Judge of the Court of Appeal
- Incumbent
- Assumed office July 20, 2009

Personal details
- Born: 26 February 1951 (age 75) Kingston, Jamaica
- Alma mater: University of the West Indies
- Awards: Order of Distinction (2013)

= Hilary Phillips =

Jamaican attorney-at-law and magistrate

Hilary Ann Phillips CD, QC (born February 26, 1951) is a Jamaican attorney-at-law and magistrate. She has served as a judge of the Court of Appeal since 2009.

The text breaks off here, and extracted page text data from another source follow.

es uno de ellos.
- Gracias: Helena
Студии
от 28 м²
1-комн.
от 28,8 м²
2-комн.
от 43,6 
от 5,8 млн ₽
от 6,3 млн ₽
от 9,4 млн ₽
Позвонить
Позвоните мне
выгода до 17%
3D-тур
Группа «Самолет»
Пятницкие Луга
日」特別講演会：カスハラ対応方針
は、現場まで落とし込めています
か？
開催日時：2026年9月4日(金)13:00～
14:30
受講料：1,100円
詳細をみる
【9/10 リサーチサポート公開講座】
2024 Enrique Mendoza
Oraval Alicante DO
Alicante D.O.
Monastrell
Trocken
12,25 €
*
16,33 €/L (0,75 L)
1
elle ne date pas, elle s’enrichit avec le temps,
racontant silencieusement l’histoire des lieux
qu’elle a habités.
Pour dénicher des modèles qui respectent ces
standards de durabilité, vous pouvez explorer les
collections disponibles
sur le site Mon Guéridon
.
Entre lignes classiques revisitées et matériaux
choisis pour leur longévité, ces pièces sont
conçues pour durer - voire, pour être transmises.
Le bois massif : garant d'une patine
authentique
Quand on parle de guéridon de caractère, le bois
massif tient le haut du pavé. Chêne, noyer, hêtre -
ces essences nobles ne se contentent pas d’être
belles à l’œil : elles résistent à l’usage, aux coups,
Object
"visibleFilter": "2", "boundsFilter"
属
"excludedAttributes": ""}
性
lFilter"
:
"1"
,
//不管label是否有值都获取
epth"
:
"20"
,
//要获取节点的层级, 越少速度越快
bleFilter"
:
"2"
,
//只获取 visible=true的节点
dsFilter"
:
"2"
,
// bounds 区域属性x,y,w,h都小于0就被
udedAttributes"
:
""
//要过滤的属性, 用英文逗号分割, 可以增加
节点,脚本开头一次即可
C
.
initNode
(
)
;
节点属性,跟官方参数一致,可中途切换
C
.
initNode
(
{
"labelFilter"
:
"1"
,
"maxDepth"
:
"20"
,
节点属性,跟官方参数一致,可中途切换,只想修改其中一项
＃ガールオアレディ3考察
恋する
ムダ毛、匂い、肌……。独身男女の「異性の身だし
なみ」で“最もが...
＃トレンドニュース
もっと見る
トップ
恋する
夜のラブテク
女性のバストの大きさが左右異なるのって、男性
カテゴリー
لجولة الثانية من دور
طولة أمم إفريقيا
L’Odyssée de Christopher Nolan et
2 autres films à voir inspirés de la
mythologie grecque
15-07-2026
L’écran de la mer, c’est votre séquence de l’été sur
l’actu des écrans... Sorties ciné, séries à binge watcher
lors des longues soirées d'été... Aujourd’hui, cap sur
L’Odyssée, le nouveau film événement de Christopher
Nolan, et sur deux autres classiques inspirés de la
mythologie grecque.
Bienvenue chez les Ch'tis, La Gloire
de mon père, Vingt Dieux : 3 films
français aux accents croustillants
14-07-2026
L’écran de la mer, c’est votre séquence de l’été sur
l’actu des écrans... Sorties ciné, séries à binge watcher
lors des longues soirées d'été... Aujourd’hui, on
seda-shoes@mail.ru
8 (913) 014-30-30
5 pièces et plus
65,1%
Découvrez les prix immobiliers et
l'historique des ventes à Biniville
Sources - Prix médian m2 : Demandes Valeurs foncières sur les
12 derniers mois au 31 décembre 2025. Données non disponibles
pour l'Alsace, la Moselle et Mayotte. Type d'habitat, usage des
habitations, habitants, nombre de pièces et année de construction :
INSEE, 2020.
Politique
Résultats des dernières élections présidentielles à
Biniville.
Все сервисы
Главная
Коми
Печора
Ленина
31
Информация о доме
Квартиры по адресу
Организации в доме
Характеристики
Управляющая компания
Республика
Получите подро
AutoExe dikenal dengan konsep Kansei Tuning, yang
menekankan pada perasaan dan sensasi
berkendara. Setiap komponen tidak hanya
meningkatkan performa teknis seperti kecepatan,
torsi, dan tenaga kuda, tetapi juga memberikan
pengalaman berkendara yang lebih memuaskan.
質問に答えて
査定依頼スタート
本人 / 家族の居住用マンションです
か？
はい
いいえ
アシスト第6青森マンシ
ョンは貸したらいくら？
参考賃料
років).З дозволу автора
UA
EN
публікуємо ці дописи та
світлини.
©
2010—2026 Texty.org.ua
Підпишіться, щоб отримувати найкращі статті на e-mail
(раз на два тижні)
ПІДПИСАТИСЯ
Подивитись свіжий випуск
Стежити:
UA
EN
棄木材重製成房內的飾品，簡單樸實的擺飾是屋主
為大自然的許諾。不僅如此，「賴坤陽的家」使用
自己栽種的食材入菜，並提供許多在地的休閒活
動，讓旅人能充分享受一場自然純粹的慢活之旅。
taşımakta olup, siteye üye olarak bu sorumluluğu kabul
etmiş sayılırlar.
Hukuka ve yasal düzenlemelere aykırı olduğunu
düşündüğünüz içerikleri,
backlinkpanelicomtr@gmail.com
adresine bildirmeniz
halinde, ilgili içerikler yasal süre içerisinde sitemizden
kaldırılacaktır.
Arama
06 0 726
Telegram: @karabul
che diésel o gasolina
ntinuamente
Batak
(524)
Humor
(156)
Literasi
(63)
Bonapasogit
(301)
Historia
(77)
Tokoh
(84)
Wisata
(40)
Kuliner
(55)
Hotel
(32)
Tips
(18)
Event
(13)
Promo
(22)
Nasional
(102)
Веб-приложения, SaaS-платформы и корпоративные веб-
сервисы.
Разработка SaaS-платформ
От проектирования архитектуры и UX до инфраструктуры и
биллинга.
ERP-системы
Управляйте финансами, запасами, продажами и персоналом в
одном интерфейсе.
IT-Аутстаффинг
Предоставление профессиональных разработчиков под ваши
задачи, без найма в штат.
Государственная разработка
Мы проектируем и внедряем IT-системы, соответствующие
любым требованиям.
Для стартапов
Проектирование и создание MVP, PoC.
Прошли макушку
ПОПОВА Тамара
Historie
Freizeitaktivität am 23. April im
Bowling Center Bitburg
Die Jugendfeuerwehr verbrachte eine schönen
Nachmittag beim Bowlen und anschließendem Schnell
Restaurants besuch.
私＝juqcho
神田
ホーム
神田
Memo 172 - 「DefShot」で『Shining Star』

==Early life and education==
Phillips was born in Kingston, Jamaica on February 26, 1951, to father Rowland Phillips and mother Enid Daphne Phillips (née Limonius). She attended the St Andrew High School and is a graduate of the University of the West Indies, where she received a Bachelor of Science degree in Management Studies. She also attended the College of Law of England and Wales where she qualified as a solicitor.

==Judicial career==
Phillips was called to the Bar on August 8, 1974. She was appointed Queen's Counsel in April 1998. She is a member of the Bar Association of Jamaica, and served as its first female president from 2001 to 2004. Phillips worked at the Norman Manley Law School as a tutor in civil procedure since 1994. She has been a member of the General Legal Council since 1984, as well as a member of its disciplinary committee. She served as vice-president of the Organisation of Commonwealth Caribbean Bar Associations from 2003-2006. Phillips was a senior partner at the law firm Grant, Stuart, Phillips and Company. On July 20, 2009, she was sworn in as a Judge of the Court of Appeal by Governor General Sir Patrick Allen. She has also served as the acting President of the Court of Appeal.

==Honors and awards==
Phillips was awarded the Order of Distinction, Commander class for services to the legal profession and to the judiciary in 2013.

==Personal life==
Phillips is the daughter of the late Sir Rowland Phillips, Chief Justice of Jamaica (1963–1968).